Erlam was referring to the Organization of the Petroleum Exporting Countries' meeting scheduled for March 4, during which time the cartel and its allies will discuss a modest easing of oil supply curbs from April given the recovery in prices.

WTI on Thursday ended 31 cents higher at $63.53, while Brent fell 16 cents to settle at $66.88 per barrel.

Both benchmarks hit their highest level since Jan. 2020.

The cold weather that caused production chaos also prompted Barclays to increase its 2021 Brent price outlook by $7 to $62 per barrel and WT by $6 to $58 per barrel: the bank on Thursday stated, "Colder-than-normal weather, especially in the southern states, has accelerated the normalization in inventories by disrupting output more than demand."

As for the gradual easing of the pandemic due to the vaccines and despite assurances from the scientific community that the existing batch and minor tweaks in future supply will effectively combat Covid variants, the analytical community is erring on the side of caution in its prognostications: Barclays added that it was cautious of "risks arising from more transmissible COVID-19 variants and elevated positioning" and warned that demand growth could materially slow if new virus strains affect the U.S.

Gary Cunningham, director at Tradition Energy, was far more optimistic in his assessment of things to come: he said on Thursday, "Looking forward in the market, we're seeing a significant backwardation, which signals that there is an anticipation of an easing of virus restrictions coming.

"The market is looking toward more normal inventories heading into the summer, if we don't see a flooding of markets."
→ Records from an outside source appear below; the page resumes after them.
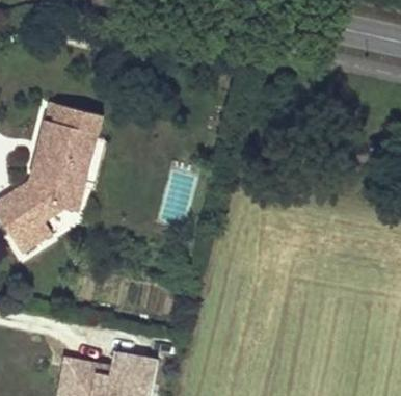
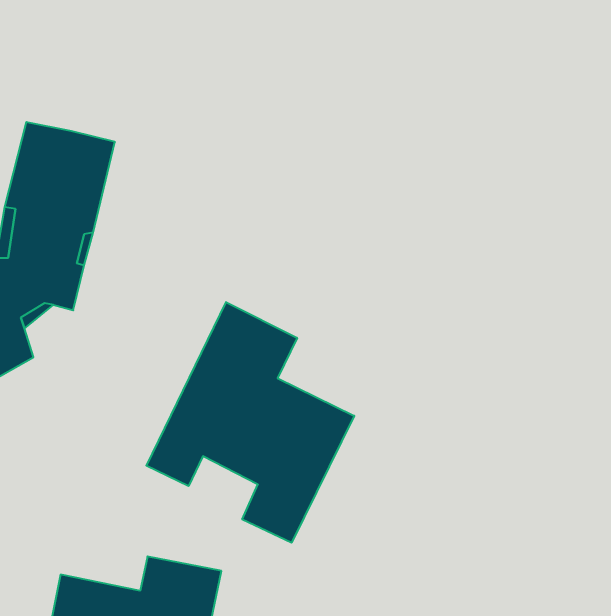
building: none -> [146,302,354,543]

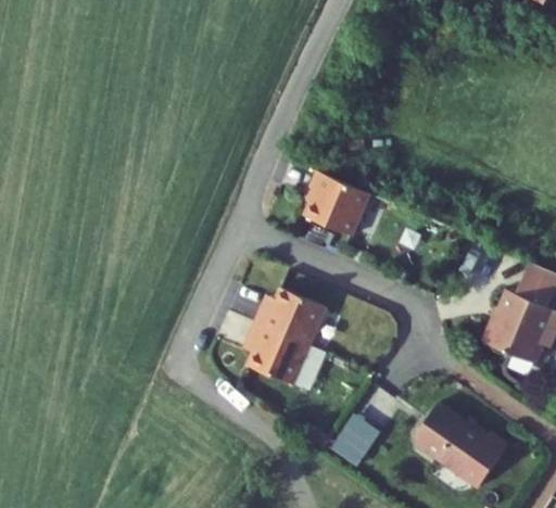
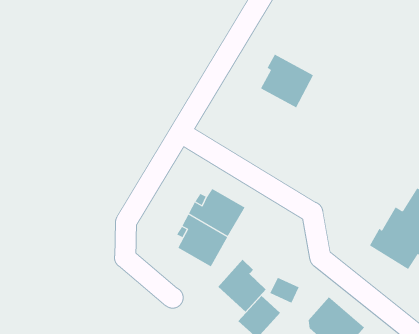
building: [308,169,372,233] -> [260,54,314,108]
building: none -> [218,259,267,312]

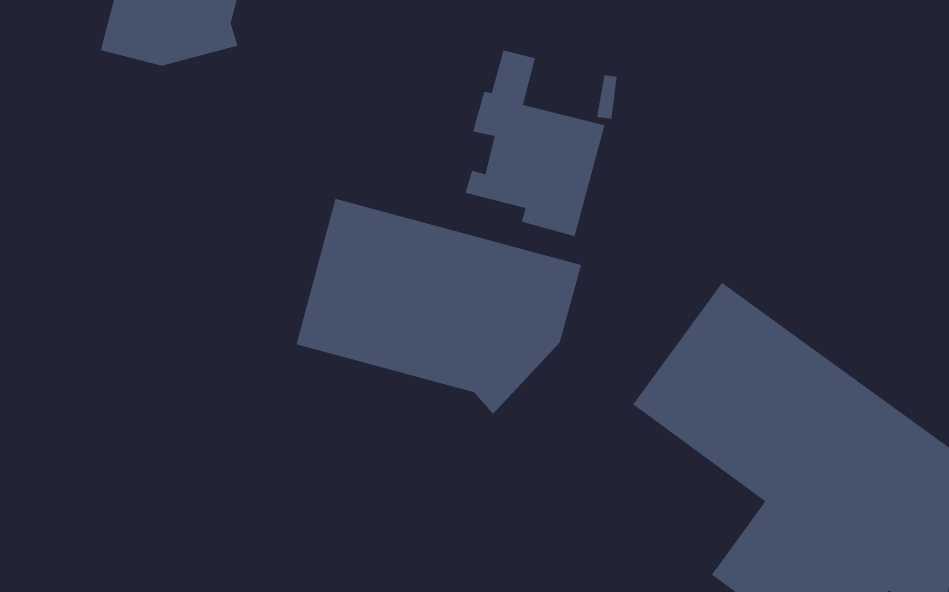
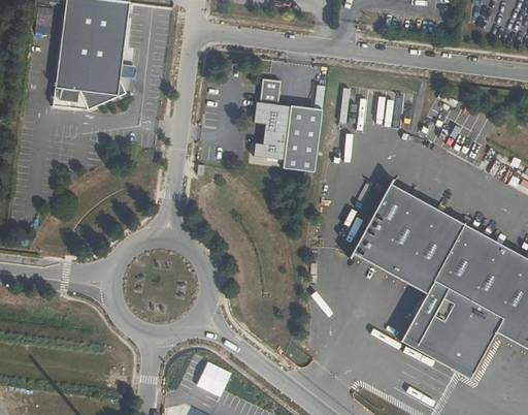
building: [296,198,582,415] -> none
Jay Hatfield, CEO at InfraCap, was equally upbeat: "By the summer, leisure travellers who haven't been able to travel who are now vaccinated," will be driving an uptick in demand; he added, "Supply is not going to respond like it has in the past," with U.S. production likely remaining restrained.

However, a radical reshaping of the energy industry due to the Covid lockdowns continues, the latest example being Exxon Mobil Corp., which erased almost all of its Canada oil sands crude from its books in a sweeping revision of worldwide reserves, reportedly to depths never before seen in the company's modern history.